Harriet Beecher Stowe
Harriet Beecher Stowe was born in Litchfield, Connecticut, the daughter of renowned minister Lyman Beecher. She attended an all-girls school in Hartford, Connecticut, run by her sister Catherine. In 1832, Stowe moved to Cincinnati, eventually marrying Calvin Stowe, a biblical scholar and an educational reformer who encouraged her writing. Stowe is most famous for her anti-slavery novel Uncle Tom’s Cabin (1852). Written in response to the Fugitive Slave Law and the death of her son, the book stirred passionate debate on the eve of the American Civil War. According the popular legend, President Lincoln is said to have described Stowe as “the little woman who wrote the book that started this Great War.” Uncle Tom’s Cabin was one of the 19th century’s bestselling, most translated books and continues to draw scholarly attention for its use of sentiment and its racial politics.

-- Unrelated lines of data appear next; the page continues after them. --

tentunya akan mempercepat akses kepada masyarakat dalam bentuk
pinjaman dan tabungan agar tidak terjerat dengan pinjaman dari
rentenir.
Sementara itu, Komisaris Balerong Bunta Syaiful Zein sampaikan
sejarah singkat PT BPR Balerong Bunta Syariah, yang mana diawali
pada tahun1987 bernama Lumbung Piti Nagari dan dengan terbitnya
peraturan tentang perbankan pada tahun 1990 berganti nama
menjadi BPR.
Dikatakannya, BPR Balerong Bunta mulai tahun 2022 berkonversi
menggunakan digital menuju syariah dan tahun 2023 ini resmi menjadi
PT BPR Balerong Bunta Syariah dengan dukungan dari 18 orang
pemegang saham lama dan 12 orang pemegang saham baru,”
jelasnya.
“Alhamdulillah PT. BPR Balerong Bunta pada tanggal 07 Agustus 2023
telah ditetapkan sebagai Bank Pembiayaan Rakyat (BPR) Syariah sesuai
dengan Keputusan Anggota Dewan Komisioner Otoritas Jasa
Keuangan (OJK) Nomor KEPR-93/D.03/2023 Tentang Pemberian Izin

In 1873, Stowe moved to Hartford, where she and her family settled at Nook Farm, a community of writers and social reformers that included Mark Twain. Over her long career, Stowe wrote more than 30 books, many essays, and hundreds of articles, hymns, and poems. Like many 19th-century women poets, Stowe dealt with religious themes, and she used the common hymn meter to particular effect. She also wrote sonnets, children’s verse, occasional poems, and meditations. In much of her poetry, Stowe considers the relationship between Protestantism and Catholicism, a relatively radical position for her day. Her poetry was published in anthologies and magazines during her lifetime and collected in the volume Religious Poems (1867). Though Stowe’s career as a novelist overshadows her work as a poet, scholars have worked to highlight her efforts: Michael J. Moran Jr. edited the Collected Poems of Harriet Beecher Stowe (1967), and Nancy Lusignan Schultz is collecting Stowe’s poetry with the aim of situating the work in a transatlantic context. According to Schultz, “Stowe’s poetic opus is significant for what it reveals about nineteenth century attitudes toward such things as spirituality, religion, death, and social change.”